Peter Rowan & Crucial Country: Live at Telluride CD

This is one of those CDs that should be given the same treatment as a good novel. While it’s a perfect disc to spin during a gathering with your best kinfolk, it should also be heard on your lonesome at some point; take a long drive through the country with it. Only then can you really absorb all of the nuances and the story telling that made it such a great performance.
Recorded during 1994's Telluride Bluegrass Festival, this is a set of music worth owning. Peter Rowan (lead vocals/guitar) and his band (call them friends) know how to bring a pure bluegrass sound while slipping through unpredictable side streets. Not to skirt Rowan's band mates, as they are masters of their crafts, they including the legendary singer and mandolin/fiddle player Sam Bush (Newgrass Revival), singer and dobro player Jerry Douglas (Union Station), upright bassist Viktor Krauss (Lyle Lovett), percussionist Kester Smith (Taj Mahal) and drummer Larry Atamanuik (Union Station). This fine recording of a day gone right, 12 years past, is just now being released, but it's better late than never.

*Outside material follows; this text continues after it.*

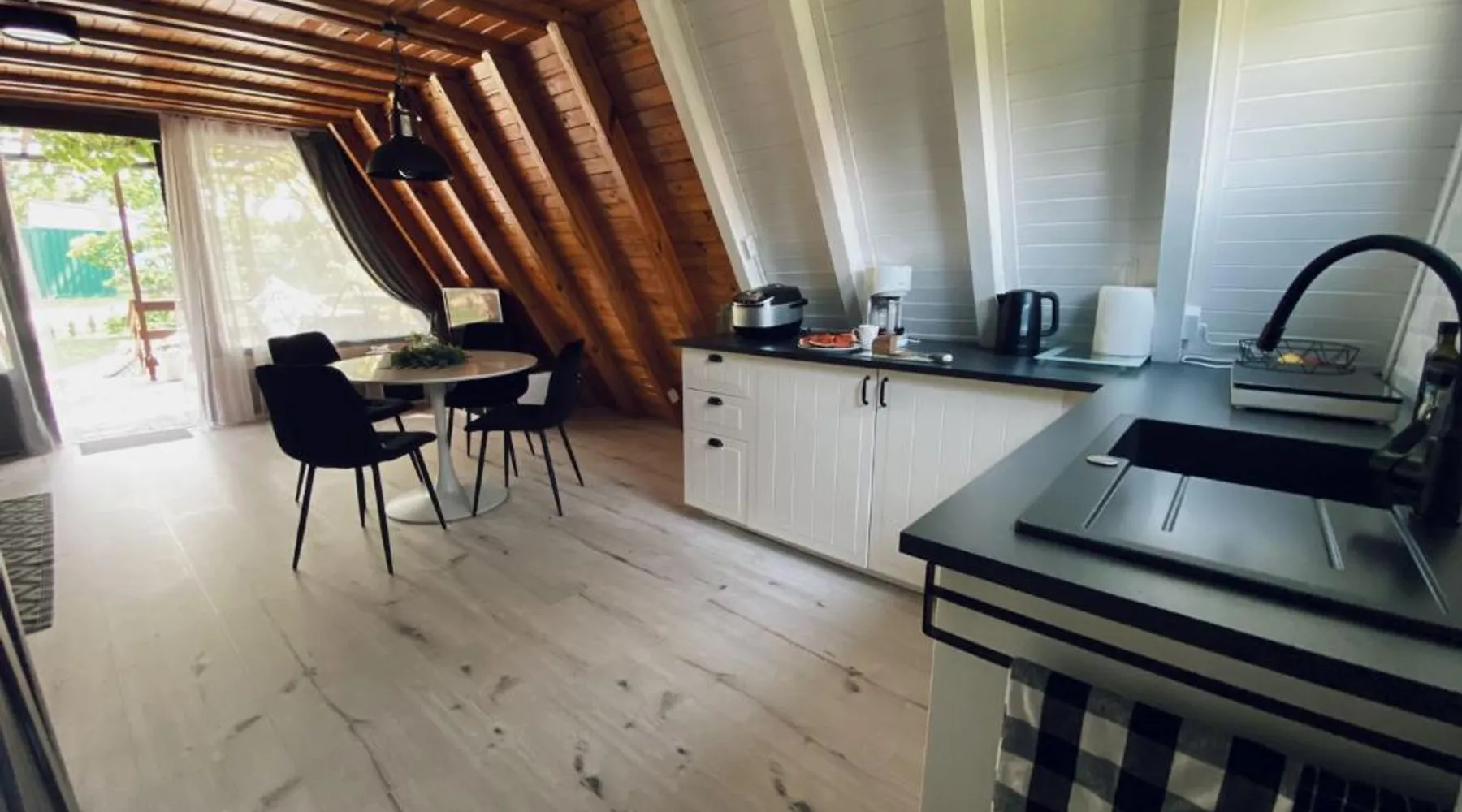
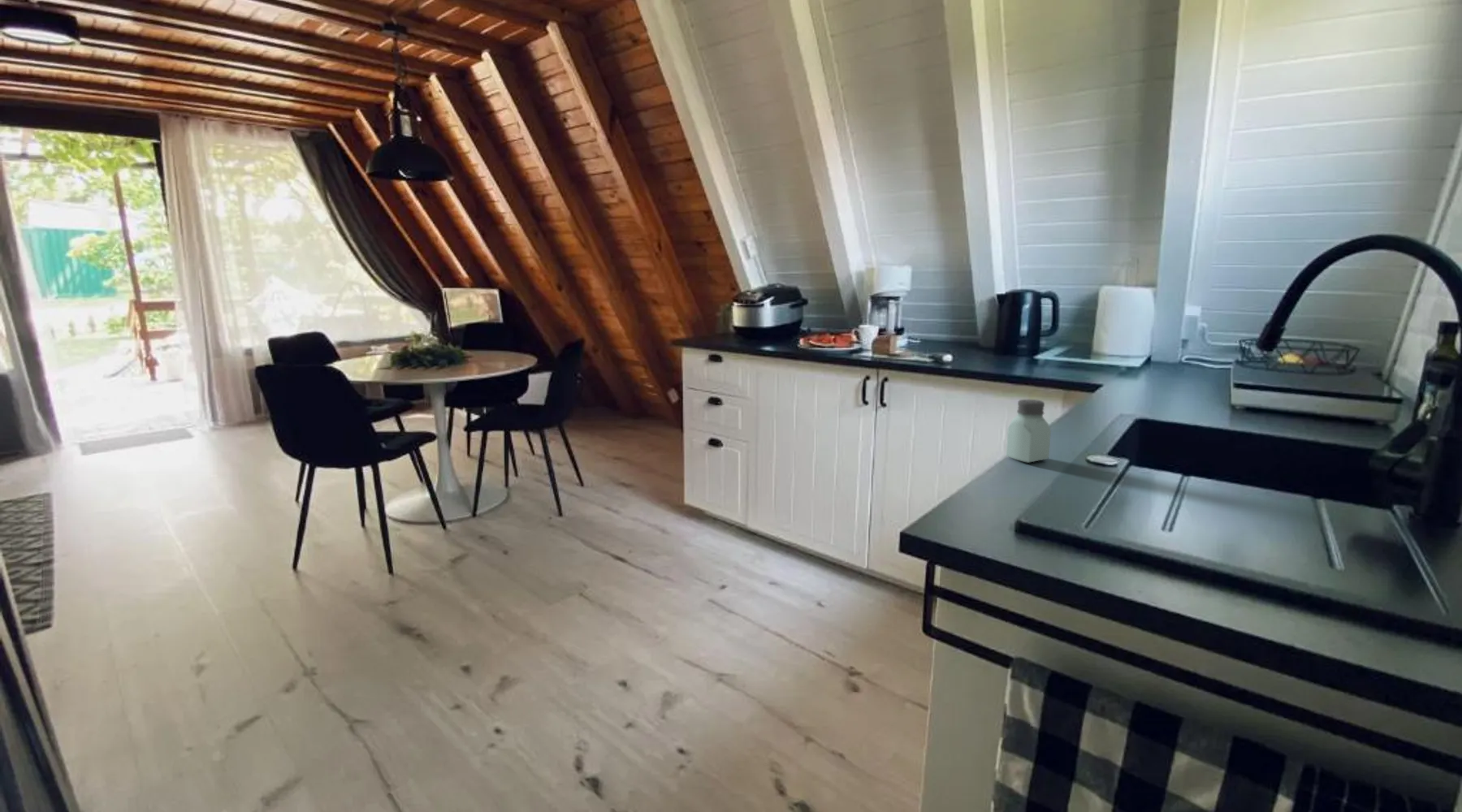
+ saltshaker [1006,399,1052,464]
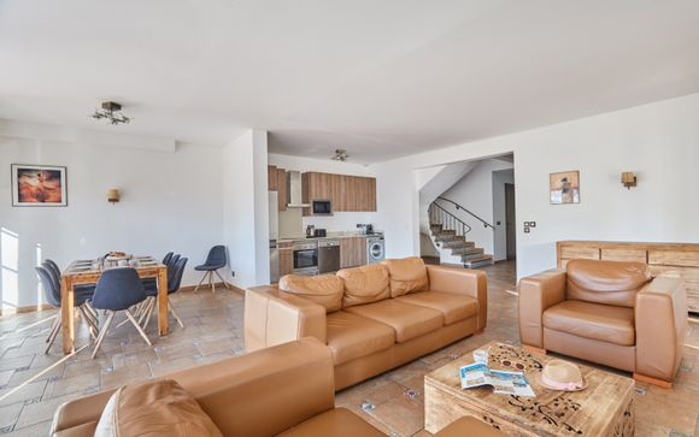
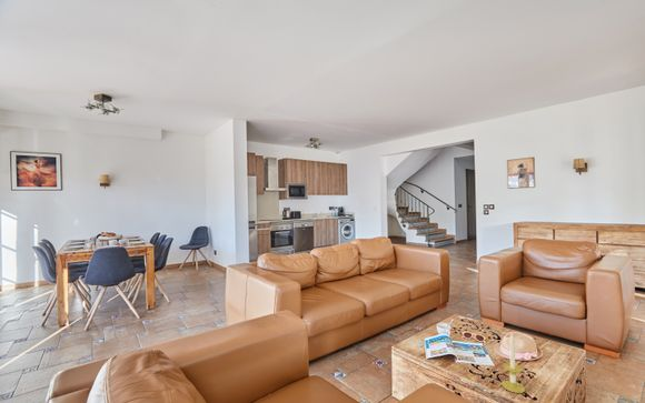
+ candle [500,333,526,394]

Peter Rowan wrote or co-wrote all of the songs on this CD, except the Vincent Ford tune Bob Marley made famous, "No Woman No Cry," which is given a special interpreted significance here, making it one to hear amongst the thousands of interpretations in existence. It's certainly not the same old thing, with the percussion skipping into just right places and all of the strings lending a joyous sound. "Deal With the Devil" tells a familiar story of a handshake gone bad, "The Walls of Time" (Co-written by Bill Monroe) addresses the movement that takes all things away, the oft-covered "Panama Red" ambles in for a 10min 38 sec romp and the upbeat "Rainmaker," even in its story of urgent need for some H2O, is a foot stomper.

Out of "Land of the Navajo" flows the song called "Ancient Tones," one of my favorites here. The music starts solemnly, but strong (Krauss is a constant drive), with Native American singing pouring overhead as Bush fiddles up a storm, Douglas and Rowan swinging right along. "Ancient Tones" is an exemplary exercise in tension and release, truly a perfect closer to a top-notch set of music and just another reason to hear this one.